Nevertheless, if he decides to run, the widespread assumption is that as the senator from neighboring South Dakota, he’ll play well there. And that’s a problem for Minnesota Gov. Tim Pawlenty, another potential GOP contender from a neighboring state who’s been the most aggressive of the 2012 contenders about laying Iowa groundwork, with a systematic approach that includes hiring top Iowa-savvy GOP operatives and campaigning for state-level Republican candidates.
Thune acknowledges that geography could play an important role in the Iowa caucuses in 2012.

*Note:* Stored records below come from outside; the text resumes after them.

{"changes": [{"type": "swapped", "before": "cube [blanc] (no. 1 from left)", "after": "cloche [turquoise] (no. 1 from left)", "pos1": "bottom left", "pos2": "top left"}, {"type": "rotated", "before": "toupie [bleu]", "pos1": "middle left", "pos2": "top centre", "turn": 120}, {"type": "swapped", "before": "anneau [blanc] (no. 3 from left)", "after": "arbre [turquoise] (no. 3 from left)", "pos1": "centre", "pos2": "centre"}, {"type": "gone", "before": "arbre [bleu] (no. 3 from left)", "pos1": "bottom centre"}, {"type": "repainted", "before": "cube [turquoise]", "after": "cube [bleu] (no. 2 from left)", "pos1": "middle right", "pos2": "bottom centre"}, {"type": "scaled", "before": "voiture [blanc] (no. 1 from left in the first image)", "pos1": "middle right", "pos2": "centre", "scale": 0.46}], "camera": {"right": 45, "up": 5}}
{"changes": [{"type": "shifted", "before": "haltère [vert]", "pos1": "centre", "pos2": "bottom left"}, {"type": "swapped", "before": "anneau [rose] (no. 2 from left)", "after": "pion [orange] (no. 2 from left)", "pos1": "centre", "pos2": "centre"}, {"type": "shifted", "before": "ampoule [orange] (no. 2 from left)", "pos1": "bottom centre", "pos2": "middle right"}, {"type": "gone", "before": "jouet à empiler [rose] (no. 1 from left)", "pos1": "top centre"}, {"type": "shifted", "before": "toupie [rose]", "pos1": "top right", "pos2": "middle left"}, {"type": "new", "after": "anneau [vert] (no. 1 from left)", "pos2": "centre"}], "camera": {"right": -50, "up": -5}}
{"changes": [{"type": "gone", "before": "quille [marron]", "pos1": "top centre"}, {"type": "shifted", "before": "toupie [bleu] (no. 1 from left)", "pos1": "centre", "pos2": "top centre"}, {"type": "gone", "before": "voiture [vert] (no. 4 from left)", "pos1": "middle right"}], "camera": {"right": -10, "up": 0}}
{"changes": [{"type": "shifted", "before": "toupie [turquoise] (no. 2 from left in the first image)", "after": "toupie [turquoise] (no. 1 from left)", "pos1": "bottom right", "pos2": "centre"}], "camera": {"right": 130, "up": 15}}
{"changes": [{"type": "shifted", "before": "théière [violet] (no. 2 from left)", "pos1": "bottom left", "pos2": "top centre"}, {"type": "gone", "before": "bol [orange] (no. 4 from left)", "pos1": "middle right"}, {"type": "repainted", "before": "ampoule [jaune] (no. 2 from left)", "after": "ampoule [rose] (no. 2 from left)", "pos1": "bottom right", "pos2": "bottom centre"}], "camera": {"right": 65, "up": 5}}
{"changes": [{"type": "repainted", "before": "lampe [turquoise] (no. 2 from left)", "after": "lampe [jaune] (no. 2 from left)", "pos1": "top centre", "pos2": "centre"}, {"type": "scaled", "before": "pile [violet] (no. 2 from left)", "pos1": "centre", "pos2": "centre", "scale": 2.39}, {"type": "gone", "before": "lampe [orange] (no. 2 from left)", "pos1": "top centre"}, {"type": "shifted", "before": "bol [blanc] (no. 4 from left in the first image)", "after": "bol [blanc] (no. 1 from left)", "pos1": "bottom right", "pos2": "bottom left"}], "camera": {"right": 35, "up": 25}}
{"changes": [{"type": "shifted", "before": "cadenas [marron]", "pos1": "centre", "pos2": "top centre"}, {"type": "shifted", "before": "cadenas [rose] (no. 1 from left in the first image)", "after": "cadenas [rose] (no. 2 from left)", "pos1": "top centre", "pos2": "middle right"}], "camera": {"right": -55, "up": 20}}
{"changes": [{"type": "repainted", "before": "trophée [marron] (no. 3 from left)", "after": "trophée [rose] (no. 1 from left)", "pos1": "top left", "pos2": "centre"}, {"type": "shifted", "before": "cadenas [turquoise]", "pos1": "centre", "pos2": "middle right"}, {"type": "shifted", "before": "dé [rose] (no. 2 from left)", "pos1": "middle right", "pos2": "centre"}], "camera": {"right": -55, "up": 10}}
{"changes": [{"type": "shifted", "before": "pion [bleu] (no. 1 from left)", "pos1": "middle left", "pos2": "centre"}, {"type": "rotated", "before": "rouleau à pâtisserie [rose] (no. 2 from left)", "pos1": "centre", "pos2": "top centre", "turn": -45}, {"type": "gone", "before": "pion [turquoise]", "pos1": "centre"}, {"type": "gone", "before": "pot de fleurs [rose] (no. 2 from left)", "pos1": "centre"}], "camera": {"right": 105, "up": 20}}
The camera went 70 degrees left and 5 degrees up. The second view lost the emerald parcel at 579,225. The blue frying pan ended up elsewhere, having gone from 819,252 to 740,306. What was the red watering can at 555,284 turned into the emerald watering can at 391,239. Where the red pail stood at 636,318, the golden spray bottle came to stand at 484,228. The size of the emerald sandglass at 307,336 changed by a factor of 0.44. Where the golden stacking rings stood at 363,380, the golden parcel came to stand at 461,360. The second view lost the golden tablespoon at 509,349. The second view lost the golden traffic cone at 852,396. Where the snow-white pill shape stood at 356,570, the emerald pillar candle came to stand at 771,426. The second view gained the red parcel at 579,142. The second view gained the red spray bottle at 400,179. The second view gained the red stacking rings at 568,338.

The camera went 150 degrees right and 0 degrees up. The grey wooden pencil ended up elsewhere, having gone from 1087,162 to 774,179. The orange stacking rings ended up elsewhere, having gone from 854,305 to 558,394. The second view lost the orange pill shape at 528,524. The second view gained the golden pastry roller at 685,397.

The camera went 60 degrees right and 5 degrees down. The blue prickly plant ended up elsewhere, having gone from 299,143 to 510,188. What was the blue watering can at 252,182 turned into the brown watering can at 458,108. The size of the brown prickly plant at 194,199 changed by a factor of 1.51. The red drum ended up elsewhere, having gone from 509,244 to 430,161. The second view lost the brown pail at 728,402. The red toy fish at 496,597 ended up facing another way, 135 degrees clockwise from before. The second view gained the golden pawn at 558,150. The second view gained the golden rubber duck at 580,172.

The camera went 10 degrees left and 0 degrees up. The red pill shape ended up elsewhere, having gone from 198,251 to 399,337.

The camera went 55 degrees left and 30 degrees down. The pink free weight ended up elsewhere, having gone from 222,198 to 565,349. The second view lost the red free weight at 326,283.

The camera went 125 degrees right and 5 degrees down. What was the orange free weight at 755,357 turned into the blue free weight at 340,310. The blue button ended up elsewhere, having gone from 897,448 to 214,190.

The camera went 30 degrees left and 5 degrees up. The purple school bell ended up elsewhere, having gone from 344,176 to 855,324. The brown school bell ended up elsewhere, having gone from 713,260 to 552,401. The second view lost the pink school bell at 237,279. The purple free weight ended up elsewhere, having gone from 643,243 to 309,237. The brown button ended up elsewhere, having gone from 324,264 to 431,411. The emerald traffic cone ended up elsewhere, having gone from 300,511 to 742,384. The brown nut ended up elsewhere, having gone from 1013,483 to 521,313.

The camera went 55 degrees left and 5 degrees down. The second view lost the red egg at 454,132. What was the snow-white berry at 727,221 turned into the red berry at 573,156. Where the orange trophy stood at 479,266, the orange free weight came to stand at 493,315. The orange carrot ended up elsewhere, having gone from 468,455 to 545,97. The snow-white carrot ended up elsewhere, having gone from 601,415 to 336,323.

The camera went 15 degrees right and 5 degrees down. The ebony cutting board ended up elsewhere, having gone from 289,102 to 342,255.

“I think that the advantage of being next to Iowa means you can start a little bit later,” he said in an interview with POLITICO. Like others, Thune isn’t likely to formally launch a campaign until late winter or early spring of next year.
South Dakota borders Iowa’s northwest corner, the most conservative part of the state. North Sioux City, S.D., shares a media market with Sioux City, Iowa, where voters would have seen the ad wars between Thune and then-Senate Minority Leader Tom Daschle in their epic 2004 Senate race. They also might have seen local online ads Thune took out this year, though he didn’t air television or radio for his unopposed reelection bid.
That’s built-in name recognition for Thune, said King, the conservative Republican who represents the state’s western third. “In Northwest Iowa, people get their news coming out of Sioux Falls [S.D.], and the Sioux City media covers South Dakota news as well,” King said in an interview.
“There would be an open door to John Thune” in that part of the state, said King, who hasn’t endorsed a 2012 candidate. “I think a lot of him, and I think he would have an early foothold.”
Thune’s retail politicking talent and his familiarity with small-town and farm-state politics could also serve to make him the candidate who most directly threatens Pawlenty’s hoped-for home-field advantage.
Iowa has an agricultural economy that’s similar to eastern South Dakota’s, and Thune is well-versed in the issues that matter to farm voters. He’s worked with the Iowa delegation on issues including ethanol, a topic on which his Senate office issued multiple joint news releases with GOP Sen. Charles Grassley this year. Thune even held a campaign event for Grassley this year-in South Dakota.
Thune has told local media that Iowa’s political culture of personal, face-to-face campaigning suits him. Iowa “would be a big part” of a presidential campaign strategy, he told South Dakota’s Rapid City Journal in September. “I think you could run more of a retail campaign there, which is more my style, anyway.”